Off by One

$a = \dfrac{X-1}{2} \quad b = \dfrac{X-2}{3} \quad c =\dfrac{X-3}{4}$ $a,b,c$ are positive integers if $X$ is the odd integer less by 1 than that of $\text{l.c.m} (2,3,4)$ . Since $\text{l.c.m}(2,3,4)$ is $12$ and $X = 12-1 =11$ .
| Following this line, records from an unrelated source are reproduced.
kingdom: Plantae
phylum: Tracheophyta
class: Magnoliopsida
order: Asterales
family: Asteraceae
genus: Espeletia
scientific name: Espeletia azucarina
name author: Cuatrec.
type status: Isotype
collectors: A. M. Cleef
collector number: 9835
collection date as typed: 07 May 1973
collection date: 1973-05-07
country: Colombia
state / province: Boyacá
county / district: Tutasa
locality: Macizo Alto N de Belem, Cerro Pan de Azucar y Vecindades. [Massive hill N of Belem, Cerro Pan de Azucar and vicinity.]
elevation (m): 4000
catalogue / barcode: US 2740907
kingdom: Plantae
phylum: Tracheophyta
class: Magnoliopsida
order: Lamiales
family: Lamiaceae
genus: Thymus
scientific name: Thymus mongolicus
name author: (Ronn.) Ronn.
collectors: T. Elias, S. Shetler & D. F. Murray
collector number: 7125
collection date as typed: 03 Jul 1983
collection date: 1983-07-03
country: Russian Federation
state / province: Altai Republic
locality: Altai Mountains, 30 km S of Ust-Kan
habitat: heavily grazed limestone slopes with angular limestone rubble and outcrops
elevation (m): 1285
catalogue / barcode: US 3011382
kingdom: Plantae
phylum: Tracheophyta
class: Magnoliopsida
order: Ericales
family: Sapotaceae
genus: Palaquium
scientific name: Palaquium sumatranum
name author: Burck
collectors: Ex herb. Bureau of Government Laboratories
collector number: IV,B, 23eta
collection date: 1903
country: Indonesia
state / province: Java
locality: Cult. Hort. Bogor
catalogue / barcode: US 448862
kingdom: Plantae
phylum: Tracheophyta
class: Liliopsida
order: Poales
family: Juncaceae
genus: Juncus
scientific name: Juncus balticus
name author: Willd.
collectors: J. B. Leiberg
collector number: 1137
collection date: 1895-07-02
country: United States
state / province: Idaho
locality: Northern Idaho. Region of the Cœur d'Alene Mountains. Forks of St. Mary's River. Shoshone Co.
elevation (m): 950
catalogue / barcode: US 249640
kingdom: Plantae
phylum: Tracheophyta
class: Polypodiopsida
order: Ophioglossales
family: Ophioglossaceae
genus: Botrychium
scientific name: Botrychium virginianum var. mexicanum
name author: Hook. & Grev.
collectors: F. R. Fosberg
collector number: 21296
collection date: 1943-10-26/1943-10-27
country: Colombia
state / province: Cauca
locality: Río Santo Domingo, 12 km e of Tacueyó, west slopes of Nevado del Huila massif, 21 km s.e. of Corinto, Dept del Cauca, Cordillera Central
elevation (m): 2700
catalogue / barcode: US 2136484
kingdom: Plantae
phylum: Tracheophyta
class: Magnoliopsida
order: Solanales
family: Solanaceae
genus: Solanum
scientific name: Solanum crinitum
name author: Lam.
$a$ , $b$ and $c$ has positive integer solution if $k\cdot\,( \text{l.c.m}(2,3,4)) -1 , k\in\mathbb N$ .

$1. X = 2a+1$

$2. X= 3b+2$

$3. X=4c+3$

Actually $3.$ it is telling the same and more information that $1.$ so we can ignore it. Equaling $2$ and $3$ we have a super simple Diophantine Equation that has solutions $b=3$ and $c=2$ , substituting, $X=11$

$X\equiv-1(mod2),X\equiv-1(mod3),X\equiv-1(mod4)$ .So $X\equiv-1(mod12)$ ,smallest positive X is 12-1=11

4c+3 is going to be the largest value for the smallest integer so we can use trial and error to check. If c=1, x=7 which does not give an integer value for b. When c=2, all values are integers and X=11.